Scan the material below for the string "nose", and copy every line where it shows up.

========================================================================

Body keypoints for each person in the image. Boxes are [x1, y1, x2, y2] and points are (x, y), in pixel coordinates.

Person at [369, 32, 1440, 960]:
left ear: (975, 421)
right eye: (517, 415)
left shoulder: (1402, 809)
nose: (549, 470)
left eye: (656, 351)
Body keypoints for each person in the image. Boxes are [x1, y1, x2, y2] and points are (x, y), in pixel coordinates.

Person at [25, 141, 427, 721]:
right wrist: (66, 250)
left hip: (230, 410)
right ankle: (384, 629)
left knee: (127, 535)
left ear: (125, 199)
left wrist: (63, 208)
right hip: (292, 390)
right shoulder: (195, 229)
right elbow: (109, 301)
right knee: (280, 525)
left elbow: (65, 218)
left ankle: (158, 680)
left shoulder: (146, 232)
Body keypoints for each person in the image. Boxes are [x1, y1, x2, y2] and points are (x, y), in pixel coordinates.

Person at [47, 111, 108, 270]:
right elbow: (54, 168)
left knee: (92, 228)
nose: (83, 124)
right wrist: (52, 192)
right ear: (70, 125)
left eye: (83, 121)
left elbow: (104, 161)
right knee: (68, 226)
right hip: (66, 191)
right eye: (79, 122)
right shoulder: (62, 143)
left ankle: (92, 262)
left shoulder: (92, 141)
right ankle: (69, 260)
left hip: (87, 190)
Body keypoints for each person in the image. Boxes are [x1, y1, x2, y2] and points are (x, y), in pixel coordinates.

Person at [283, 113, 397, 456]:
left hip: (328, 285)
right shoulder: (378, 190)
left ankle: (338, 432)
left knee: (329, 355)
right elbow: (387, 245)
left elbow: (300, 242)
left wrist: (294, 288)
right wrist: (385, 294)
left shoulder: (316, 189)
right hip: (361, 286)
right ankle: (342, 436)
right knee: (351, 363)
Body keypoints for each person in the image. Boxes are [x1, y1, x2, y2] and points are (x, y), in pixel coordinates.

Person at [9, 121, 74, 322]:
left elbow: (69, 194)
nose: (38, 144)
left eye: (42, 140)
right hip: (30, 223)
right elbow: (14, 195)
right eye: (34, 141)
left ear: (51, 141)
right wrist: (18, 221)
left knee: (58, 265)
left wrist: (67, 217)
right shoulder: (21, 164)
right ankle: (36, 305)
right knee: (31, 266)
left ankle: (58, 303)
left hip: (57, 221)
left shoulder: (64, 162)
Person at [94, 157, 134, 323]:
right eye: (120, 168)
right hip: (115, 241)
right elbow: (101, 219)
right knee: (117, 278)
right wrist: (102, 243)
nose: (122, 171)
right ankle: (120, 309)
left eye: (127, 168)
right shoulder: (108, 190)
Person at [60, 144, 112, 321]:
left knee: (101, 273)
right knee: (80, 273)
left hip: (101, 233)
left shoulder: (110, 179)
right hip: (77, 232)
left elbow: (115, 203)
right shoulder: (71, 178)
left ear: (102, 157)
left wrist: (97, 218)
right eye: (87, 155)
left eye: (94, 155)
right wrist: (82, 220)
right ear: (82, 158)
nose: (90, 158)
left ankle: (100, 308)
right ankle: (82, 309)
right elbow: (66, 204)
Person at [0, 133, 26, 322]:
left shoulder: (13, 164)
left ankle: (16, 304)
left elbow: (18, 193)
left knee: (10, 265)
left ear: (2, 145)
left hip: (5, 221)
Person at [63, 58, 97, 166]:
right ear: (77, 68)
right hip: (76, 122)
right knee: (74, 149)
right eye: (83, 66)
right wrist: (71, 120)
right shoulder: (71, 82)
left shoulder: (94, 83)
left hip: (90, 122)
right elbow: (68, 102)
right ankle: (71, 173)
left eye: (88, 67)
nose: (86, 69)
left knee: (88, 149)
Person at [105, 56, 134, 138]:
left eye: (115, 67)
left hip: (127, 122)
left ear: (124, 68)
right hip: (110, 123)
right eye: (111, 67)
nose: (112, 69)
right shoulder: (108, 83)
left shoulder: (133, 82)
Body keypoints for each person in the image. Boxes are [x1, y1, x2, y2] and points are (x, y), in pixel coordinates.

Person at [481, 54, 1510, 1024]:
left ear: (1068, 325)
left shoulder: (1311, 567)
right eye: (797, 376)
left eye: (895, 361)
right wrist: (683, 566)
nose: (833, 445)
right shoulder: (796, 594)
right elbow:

========================================================================

> Output for this task:
nose: (549, 470)
nose: (83, 124)
nose: (38, 144)
nose: (122, 171)
nose: (90, 158)
nose: (86, 69)
nose: (112, 69)
nose: (833, 445)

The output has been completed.